LAS VEGAS (AP) - A law that requires DNA samples from everyone arrested on a felony charge has drawn little attention in the nearly four months it has been in practice in Nevada, despite criticism that it would violate the privacy of people who hadn’t been convicted of a crime.

Before the law went into effect July 1, cheek swabs were used to collect genetic material only after a person was found guilty.

But Nevada lawmakers last year passed a measure dubbed “Brianna’s Law” after 19-year-old college student Brianna Denison of Reno.

Denison was abducted, raped and murdered in 2008 by James Biela, who was convicted and sentenced to death. Backers argued that Denison might still be alive if DNA testing was in place because Biela had a prior felony arrest and raped two women just months before Denison’s death.

Arrestees now have their DNA taken before they are assigned a jail cell, and the data is entered in the FBI’s Combined DNA Index System to remain indefinitely.

Nevada’s forensic labs have taken the increased workload in stride, and officials say only one person out of the more than 4,700 samples taken since July has refused to provide a cheek swab.

The results: Thirty-one samples have matched arrestees to crimes ranging from burglary to sexual assault, including cases in Delaware and Chicago.

The Nevada law allowed authorities since July 2013 to assess a $3 fee from every person convicted of a felony or misdemeanor, and Las Vegas Metropolitan Police Department forensic lab chief Kimberly Murga said the more than $588,000 that has been collected let her expand the lab DNA technician staff from one to four full-time workers, and one part-timer.

Before the new law, 300 to 500 DNA samples were sent each month from southern Nevada jails to the Las Vegas police forensic lab. Now, more than 1,500 per month are collected.

Each week, the approximately 60,000 samples in the southern Nevada database are searched against samples collected in northern Nevada. The state’s two labs are overseen by the Central Repository for Nevada Records of Criminal History in Carson City.

All Nevada samples are then searched against the FBI’s more than 12 million DNA samples from arrestees, convicts and crime scenes. Samples aren’t taken from juveniles unless a court certifies them to be charged as an adult.

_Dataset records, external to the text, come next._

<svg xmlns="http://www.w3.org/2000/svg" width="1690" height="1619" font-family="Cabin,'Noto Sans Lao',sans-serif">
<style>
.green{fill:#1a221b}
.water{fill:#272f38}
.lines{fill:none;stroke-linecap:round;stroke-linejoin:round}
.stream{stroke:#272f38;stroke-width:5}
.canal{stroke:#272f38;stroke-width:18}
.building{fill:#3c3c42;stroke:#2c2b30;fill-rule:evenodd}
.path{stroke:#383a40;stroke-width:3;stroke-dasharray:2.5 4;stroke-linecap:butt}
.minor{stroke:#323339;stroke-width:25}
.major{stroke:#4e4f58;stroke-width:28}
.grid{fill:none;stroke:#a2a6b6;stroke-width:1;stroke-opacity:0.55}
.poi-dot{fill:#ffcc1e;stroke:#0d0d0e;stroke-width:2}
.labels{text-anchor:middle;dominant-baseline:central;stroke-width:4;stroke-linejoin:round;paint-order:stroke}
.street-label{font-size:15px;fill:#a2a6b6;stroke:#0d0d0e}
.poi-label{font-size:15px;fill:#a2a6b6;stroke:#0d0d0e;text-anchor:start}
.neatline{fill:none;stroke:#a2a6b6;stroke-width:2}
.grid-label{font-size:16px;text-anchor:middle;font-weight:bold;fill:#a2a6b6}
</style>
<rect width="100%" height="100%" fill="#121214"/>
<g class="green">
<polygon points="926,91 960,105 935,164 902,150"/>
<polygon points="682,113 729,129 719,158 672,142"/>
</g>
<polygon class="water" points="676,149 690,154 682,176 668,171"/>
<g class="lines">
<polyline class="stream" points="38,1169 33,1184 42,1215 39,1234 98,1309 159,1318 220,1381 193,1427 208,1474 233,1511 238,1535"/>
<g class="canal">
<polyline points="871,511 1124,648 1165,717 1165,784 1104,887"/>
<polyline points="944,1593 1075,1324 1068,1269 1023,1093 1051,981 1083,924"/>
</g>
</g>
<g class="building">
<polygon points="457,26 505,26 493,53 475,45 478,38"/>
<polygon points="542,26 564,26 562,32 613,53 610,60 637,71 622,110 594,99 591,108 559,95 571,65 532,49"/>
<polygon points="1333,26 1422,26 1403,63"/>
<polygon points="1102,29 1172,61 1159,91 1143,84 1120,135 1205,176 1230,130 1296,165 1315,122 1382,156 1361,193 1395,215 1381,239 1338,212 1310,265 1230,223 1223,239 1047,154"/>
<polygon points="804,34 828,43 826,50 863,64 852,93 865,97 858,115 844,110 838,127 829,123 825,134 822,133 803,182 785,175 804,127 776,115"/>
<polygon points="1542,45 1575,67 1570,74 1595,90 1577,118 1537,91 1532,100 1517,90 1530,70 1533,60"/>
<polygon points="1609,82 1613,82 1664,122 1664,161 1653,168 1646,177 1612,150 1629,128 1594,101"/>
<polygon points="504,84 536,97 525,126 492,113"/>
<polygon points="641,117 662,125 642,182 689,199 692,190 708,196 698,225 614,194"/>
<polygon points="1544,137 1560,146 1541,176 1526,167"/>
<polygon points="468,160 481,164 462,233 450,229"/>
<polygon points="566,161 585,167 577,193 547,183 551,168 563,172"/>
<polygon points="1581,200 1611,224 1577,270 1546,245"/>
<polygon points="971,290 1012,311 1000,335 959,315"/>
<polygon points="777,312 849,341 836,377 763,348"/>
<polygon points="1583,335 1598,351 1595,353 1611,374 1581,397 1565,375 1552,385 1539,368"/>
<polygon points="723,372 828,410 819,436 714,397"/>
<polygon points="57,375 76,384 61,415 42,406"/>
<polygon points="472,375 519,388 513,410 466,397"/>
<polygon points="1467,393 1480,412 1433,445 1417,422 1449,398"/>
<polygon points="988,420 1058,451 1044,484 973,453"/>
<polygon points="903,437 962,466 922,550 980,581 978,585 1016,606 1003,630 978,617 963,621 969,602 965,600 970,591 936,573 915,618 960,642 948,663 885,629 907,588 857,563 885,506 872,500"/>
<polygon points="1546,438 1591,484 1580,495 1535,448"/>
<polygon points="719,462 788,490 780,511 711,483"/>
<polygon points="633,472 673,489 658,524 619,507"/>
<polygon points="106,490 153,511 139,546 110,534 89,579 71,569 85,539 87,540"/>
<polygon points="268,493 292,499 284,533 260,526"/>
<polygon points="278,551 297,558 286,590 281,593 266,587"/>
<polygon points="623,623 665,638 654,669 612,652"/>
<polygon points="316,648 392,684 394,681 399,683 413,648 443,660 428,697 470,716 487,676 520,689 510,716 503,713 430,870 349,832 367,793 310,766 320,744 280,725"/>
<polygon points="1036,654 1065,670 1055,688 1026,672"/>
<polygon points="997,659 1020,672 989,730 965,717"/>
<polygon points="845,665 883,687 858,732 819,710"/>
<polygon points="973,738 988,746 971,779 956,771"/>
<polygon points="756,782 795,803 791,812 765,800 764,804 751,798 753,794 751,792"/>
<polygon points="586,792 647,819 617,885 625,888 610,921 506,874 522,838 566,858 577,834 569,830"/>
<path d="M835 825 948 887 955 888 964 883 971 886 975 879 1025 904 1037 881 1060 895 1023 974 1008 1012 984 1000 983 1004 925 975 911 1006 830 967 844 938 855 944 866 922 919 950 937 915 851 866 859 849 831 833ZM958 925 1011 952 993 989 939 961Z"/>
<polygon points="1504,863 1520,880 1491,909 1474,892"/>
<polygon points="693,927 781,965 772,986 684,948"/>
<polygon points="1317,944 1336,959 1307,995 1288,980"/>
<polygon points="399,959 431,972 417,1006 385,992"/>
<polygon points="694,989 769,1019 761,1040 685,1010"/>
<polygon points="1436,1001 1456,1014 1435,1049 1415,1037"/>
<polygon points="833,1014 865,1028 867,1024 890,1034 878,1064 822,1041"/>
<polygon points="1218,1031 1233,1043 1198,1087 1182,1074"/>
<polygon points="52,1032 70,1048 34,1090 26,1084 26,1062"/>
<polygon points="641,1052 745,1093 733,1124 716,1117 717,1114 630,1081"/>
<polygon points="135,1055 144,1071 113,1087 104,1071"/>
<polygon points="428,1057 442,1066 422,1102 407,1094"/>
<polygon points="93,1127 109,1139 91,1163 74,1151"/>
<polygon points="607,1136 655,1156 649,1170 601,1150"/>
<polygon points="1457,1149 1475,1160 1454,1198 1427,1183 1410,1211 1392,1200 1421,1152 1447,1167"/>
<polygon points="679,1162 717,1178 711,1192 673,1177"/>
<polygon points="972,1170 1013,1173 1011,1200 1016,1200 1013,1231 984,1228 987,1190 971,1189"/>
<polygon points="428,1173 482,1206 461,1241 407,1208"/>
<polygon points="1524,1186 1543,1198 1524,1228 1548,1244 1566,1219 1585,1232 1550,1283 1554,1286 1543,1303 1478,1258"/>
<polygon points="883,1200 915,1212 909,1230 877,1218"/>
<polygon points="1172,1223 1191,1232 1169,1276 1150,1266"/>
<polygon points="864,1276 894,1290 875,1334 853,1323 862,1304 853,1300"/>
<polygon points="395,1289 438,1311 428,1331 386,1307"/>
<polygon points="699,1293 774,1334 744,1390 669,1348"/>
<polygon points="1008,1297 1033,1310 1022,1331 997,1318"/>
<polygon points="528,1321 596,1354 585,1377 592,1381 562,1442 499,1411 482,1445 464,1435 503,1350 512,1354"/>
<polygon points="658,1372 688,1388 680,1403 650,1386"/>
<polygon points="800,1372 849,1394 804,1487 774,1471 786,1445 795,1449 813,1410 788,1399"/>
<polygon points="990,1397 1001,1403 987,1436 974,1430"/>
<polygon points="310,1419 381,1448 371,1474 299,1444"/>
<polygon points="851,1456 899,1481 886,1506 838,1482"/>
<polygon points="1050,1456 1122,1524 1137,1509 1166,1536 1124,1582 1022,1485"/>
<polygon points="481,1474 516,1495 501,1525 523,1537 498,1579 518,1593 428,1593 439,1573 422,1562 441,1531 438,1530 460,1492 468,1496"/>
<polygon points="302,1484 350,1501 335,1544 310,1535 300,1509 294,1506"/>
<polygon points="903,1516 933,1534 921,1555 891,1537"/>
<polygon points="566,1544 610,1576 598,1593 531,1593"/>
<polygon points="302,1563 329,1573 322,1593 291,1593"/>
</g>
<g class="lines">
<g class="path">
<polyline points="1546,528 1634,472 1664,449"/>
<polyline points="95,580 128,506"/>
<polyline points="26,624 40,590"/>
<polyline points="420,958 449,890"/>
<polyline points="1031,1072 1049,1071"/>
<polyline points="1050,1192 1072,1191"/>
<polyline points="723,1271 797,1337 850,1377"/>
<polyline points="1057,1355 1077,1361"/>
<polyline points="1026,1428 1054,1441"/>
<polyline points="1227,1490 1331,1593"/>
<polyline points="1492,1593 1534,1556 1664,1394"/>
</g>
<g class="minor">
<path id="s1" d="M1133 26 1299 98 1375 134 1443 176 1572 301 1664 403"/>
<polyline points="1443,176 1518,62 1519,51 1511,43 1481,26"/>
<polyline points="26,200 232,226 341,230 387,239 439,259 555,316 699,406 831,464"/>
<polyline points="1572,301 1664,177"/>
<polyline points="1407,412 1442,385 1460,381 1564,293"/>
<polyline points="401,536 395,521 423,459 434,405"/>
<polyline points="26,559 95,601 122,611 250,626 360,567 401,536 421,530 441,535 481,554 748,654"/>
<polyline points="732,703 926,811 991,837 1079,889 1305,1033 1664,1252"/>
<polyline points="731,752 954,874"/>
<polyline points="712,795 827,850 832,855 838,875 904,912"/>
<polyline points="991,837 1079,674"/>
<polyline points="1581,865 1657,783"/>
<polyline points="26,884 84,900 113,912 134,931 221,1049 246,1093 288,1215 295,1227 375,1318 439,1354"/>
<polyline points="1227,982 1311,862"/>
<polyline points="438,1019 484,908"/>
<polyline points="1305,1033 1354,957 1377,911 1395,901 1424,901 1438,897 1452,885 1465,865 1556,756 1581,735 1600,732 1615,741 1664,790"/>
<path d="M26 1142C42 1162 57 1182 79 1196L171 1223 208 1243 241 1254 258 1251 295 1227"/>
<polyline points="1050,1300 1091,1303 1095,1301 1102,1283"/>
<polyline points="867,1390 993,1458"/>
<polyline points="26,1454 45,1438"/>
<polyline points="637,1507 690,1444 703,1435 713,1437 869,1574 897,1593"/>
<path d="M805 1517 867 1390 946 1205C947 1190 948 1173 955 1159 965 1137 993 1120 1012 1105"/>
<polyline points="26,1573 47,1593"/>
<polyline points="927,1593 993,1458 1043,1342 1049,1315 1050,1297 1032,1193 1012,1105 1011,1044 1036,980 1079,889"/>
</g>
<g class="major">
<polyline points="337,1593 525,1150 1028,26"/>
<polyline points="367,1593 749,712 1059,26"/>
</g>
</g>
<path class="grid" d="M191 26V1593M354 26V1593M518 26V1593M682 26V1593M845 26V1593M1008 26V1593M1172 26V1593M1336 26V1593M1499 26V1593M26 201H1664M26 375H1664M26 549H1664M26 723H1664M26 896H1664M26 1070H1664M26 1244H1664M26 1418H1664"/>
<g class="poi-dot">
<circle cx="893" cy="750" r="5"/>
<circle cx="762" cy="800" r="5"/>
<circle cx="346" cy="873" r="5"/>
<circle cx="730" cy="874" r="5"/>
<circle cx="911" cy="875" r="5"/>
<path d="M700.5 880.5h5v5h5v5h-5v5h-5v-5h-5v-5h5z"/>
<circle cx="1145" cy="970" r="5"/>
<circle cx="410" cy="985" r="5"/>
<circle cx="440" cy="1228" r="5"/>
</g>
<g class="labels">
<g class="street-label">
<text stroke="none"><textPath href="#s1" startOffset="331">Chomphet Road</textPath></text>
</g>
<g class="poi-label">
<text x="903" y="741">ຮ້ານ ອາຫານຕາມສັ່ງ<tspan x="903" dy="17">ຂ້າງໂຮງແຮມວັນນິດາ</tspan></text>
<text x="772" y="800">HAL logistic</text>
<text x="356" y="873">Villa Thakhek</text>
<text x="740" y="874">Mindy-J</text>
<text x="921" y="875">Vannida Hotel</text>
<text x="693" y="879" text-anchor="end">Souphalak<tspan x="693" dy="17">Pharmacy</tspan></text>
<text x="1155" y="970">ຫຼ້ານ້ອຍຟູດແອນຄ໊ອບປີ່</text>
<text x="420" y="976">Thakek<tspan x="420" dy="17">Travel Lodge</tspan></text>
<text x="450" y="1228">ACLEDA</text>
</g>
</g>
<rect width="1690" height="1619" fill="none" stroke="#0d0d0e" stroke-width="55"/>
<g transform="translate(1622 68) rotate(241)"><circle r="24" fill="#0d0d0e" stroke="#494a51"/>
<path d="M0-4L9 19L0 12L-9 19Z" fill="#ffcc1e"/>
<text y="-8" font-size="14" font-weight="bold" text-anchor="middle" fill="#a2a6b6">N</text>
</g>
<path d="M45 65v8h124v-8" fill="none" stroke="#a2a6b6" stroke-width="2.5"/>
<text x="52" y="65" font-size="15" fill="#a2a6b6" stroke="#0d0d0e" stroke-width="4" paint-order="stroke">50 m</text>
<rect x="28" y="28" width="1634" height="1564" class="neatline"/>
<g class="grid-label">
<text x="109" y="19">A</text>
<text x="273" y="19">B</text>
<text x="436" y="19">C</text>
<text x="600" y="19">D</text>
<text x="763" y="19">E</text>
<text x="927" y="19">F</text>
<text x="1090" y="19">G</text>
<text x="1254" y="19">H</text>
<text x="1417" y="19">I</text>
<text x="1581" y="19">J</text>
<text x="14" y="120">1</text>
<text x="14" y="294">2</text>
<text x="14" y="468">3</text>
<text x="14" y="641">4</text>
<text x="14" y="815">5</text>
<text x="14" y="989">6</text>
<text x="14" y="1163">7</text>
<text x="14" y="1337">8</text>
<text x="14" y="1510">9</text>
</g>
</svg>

To address privacy concerns, Julie Marschner, administrator of the Las Vegas police DNA database, said a sample is labeled by number, not a name. When two profiles match, extra steps are required to identify the person.

If a court finds there wasn’t probable cause for a felony arrest, the law requires the sample to be destroyed before it can leave the jail, bound for the lab and the Combined DNA Index, dubbed CODIS.

Since July, that has accounted for about 200 samples.

Marschner said it can take about two months from the day a sample is taken before it is uploaded into CODIS.

The American Civil Liberties Union took a strong stance against the new law, with staff attorney Michael Risher calling it a “serious blow to genetic privacy.”

ACLU spokeswoman Vanessa Spinazola is part of a legislative subcommittee considering changes and amendments to the Nevada law.

She said she has two main worries: That DNA samples will be used to search against specific family members of offenders, and that not enough DNA samples will be destroyed if arrestees aren’t convicted.

Wording in Nevada’s law also has left some confusion about when DNA samples should be destroyed. Officials say that even if the arrestee is cleared of charges, their DNA stays in the database.

The two dozen states with similar laws have different policies on disposing of samples. In Nevada, a person has to seek to have the record deleted, or expunged.

Only five people have sought expungement, and officials said all five were turned down because the forensic lab deemed their applications incomplete or incorrectly filled out.

Spinazola said the ACLU doesn’t believe many people will go through a complicated expungement process requiring a court order.

Las Vegas police Capt. Richard Suey said only one man fought having a DNA sample taken during booking at the Clark County Detention Center.

When that happens, jailers call a judge to get a search warrant and then take a sample by blood draw.